Have you sought any MH support other than antidepressants? Medication along with some therapy will help you much more, than just medication by itself. Your boyfriend is trying his best to cope with you, when you become anxious, but he's going in blind, unsure what to say. No matter how much he reassures you, it doesn't help, you keep asking the same questions over and over, to which he gives the same answers. I appreciate you can't help it, but what do you want him to do? He can't do any more than reassure you. After a while, yes, he's going to become irritated, because no matter what he says, it makes no difference. He can't do any more, it's you who needs to seek professional help, and speak to someone through therapy. I don't mean to sound harsh OP, I've had MH issues myself, and I have every sympathy.

ChicOrca · 18/07/2025 11:31

11.30pm is not the time to start a conversation about the future, your worries, finances etc...maybe he feels like you're blaming him for these worries? Judging him for not earning or contributing more? This is a sore spot for some people.
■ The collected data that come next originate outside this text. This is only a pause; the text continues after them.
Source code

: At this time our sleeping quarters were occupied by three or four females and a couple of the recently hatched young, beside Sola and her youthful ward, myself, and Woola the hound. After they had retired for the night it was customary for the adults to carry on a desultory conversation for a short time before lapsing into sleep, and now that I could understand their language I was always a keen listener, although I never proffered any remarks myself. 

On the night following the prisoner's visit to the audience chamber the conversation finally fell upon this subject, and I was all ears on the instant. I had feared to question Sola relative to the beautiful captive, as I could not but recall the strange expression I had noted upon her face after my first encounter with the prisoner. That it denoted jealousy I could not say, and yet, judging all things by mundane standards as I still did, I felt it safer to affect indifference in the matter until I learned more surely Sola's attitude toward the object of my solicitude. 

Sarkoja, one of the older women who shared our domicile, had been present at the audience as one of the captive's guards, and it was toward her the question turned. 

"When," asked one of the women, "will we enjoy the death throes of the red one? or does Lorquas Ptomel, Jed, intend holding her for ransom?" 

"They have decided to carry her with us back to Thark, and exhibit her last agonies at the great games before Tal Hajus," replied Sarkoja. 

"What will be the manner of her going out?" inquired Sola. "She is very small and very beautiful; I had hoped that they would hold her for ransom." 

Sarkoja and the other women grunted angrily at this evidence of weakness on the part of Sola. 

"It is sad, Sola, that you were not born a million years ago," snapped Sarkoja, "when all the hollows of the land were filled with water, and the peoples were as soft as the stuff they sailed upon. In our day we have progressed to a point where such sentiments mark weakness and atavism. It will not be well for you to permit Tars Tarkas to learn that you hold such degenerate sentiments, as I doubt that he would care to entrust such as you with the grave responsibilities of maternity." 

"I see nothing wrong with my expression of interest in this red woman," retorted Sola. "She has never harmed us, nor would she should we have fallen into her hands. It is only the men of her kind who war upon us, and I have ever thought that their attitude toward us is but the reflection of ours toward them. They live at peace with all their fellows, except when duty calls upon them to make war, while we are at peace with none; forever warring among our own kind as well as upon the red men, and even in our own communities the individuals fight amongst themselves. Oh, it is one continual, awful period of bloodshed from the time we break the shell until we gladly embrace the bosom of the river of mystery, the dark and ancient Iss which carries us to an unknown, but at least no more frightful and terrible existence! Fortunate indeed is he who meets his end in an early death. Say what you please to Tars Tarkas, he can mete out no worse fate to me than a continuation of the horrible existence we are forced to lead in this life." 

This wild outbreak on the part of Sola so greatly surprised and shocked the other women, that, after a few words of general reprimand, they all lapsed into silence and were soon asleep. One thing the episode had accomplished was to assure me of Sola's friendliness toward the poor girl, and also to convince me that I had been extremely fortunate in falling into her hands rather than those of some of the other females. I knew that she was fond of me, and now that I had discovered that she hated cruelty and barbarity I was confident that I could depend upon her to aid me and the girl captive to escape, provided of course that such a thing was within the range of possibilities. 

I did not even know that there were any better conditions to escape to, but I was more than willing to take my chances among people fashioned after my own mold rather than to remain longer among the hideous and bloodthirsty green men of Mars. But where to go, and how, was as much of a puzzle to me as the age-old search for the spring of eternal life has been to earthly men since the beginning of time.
You are sending mixed signals then wanting comfort and cuddles. I would be confused too. He shouldn't have shouted but I wouldn't really know how to respond either honestly.

Gcsunnyside23 · 18/07/2025 11:37

I don't think he is wrong and neither are you. You need to cut him some slack which I get is hard when you're in a full spiral. You keep saying thus is new but if you're on antidepressants its not new and he's been helping you manage it for some tine? You said you've helped him, has he also got mental health issues? My partner has a habit if having these type if conversations late at night and it really stresses me and then I came sleep plus the conversation was around money worries etc, could he have taken this as a dig? We all communicate in different ways, my partner loves to get things out and talk but I struggle and need reprives to get myself together. Go for a run, do something nice for yourself, have a bath just try to calm and focus on settling yourself

Noshadelamp · 18/07/2025 11:38

Sounds like he's taken your concerns personally, thought you were criticising him which is why he was confused about you wanting a cuddle.

I think he's overreacted tbh, and maybe doesn't understand "anxious chatter".

Anxious thoughts are not always a reflection of how you really feel and when those thoughts take over, it's probably hard for you and him to know the difference.

DiscoBob · 18/07/2025 11:55

I think you should try and seek out some psychotherapy.

Talking fretfully about this nebulous concept of 'the furure' and how it could potentially go wrong when you're about to try and go to sleep is never going to be a helpful conversation.

I know you feel you can't help it, but there's nothing he can say or do to stop your anxiety. It's a medical problem. He feels helpless and a bit frustrated and you being clingy or needy when he needs to go to work is not helping at all.

I hope you can seek help and get through this difficult time.

The mentally well really do struggle to understand what it's like having anxiety or other MH issues. It doesn't mean they don't care about you or want you to feel better.